* Document excerpt *
══════════════════════════════
- Poster presentation
- Open Access
Vancomycin-resistant enterococci outbreak in an intensive care unit: prevention and control
© BioMed Central Ltd 2007
- Published: 19 June 2007
- Antimicrobial Susceptibility
- Active Surveillance
- Challenge Infection
- Contact Precaution
- Positive Stool
Infection caused by vancomycin-resistant enterococci (VRE) is associated with high morbidity and mortality rates; it poses a serious threat, in particular, to critically ill patients. It generates high costs and challenges infection control programs. An important component of VRE control is the identification of colonized patients. Since December 2001 we have monitored patients in high-risk units, who would be most susceptible for acquiring VRE. Contact precautions are implemented for VRE-colonized or VRE-infected patients.
To describe an outbreak of VRE in an adult ICU with 30 beds from a 450-bed tertiary care, private hospital.
A monthly surveillance for VRE was performed in patients considered at risk for acquiring VRE in high-risk areas (adult ICU and semi-ICU). Patients with hospitalization longer than 30 days were screened for the presence of VRE by the collection and culture of stools or perirectal swab. In September 2005 we detected an increase in the number of colonized and infected patients with VRE, and we expanded the VRE surveillance to every 15 days. The positive samples were characterized for antimicrobial susceptibility followed by pulsed-field gel electrophoresis.
══════════════════════════════
* Exercise data *
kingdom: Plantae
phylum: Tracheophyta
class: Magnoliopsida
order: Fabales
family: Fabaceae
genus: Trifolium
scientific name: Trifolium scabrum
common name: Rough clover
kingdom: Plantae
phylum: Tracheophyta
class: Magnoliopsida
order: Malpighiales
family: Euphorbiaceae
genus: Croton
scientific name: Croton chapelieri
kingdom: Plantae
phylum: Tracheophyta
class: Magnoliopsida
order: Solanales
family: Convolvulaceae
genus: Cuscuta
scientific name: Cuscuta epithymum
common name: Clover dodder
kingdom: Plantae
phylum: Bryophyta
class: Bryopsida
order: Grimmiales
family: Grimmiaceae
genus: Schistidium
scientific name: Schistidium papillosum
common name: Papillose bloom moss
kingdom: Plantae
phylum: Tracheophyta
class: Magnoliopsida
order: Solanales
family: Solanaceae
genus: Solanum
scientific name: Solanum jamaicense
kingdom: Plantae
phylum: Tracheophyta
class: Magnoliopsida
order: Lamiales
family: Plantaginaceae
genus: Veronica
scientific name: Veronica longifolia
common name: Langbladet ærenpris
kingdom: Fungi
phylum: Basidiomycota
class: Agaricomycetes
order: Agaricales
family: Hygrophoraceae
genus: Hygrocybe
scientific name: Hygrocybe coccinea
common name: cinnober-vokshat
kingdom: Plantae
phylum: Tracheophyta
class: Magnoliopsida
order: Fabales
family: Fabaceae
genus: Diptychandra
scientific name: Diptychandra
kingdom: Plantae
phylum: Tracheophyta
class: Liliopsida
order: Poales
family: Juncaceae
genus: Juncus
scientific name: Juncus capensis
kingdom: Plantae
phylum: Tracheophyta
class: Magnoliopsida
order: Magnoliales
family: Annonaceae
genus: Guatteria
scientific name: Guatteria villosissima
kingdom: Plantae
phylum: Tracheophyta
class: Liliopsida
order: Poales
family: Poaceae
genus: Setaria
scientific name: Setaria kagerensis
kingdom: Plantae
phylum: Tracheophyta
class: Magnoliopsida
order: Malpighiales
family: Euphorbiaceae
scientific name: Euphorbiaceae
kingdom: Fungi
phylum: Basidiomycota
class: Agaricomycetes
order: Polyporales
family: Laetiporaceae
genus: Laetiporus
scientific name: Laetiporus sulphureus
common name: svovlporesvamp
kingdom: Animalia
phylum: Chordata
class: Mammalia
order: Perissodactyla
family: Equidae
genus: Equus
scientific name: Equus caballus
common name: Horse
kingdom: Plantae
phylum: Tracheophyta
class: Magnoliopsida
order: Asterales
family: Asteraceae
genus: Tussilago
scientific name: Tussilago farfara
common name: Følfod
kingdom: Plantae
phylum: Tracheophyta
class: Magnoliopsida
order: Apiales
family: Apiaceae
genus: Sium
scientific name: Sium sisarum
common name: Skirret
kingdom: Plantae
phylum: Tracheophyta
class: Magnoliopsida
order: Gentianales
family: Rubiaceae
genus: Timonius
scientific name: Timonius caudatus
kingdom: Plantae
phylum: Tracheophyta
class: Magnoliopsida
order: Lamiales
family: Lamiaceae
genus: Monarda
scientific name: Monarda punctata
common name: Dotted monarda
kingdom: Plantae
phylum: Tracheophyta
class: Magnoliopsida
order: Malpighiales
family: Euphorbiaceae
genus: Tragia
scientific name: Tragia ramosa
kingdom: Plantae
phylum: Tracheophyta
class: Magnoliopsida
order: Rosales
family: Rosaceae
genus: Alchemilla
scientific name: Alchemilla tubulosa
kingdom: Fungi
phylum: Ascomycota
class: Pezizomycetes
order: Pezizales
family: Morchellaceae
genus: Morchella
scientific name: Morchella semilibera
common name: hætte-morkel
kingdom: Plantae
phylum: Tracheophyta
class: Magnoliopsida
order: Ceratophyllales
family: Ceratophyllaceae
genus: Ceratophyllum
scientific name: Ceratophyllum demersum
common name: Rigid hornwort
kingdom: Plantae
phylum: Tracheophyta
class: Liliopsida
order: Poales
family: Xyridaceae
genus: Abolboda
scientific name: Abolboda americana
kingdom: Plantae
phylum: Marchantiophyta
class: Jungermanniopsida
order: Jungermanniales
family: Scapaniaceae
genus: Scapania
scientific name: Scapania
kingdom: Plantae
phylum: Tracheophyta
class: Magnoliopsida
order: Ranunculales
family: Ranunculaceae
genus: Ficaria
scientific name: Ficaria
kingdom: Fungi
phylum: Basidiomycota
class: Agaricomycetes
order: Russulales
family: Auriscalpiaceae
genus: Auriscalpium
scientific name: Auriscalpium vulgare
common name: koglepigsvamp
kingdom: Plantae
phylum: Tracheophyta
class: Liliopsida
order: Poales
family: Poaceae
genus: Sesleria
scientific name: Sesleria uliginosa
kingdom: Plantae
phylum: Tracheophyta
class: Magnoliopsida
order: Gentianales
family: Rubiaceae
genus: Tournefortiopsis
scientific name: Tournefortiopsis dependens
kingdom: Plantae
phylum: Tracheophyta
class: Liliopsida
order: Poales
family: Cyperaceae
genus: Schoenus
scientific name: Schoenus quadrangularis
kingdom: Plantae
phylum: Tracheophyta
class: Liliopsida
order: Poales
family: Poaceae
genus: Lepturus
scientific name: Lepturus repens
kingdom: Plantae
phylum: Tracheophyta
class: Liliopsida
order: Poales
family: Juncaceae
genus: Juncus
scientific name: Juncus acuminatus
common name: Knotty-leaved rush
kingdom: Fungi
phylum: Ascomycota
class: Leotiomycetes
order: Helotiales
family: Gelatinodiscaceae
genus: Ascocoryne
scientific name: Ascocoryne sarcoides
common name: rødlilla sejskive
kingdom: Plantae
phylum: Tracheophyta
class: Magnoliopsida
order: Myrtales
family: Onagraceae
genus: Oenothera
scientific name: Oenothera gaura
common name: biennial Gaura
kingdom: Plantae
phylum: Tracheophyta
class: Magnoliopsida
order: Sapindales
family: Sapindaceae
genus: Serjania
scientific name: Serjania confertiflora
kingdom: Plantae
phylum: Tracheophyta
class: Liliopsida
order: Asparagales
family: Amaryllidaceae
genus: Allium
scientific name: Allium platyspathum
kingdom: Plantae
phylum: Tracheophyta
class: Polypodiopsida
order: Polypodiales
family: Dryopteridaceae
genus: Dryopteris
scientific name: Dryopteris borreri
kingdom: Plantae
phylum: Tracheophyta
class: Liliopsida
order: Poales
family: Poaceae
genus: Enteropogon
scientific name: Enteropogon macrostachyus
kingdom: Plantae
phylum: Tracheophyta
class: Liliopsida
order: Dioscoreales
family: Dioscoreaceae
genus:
══════════════════════════════
* What is being asked *
Please copy the VRE outbreak abstract from "- Poster presentation" up to and including "or VRE-infected patients.", swapping "morbidity" for "illness". The data shown here comes from a separate source.

* Answer to the problem *
- Poster presentation
- Open Access
Vancomycin-resistant enterococci outbreak in an intensive care unit: prevention and control
© BioMed Central Ltd 2007
- Published: 19 June 2007
- Antimicrobial Susceptibility
- Active Surveillance
- Challenge Infection
- Contact Precaution
- Positive Stool
Infection caused by vancomycin-resistant enterococci (VRE) is associated with high illness and mortality rates; it poses a serious threat, in particular, to critically ill patients. It generates high costs and challenges infection control programs. An important component of VRE control is the identification of colonized patients. Since December 2001 we have monitored patients in high-risk units, who would be most susceptible for acquiring VRE. Contact precautions are implemented for VRE-colonized or VRE-infected patients.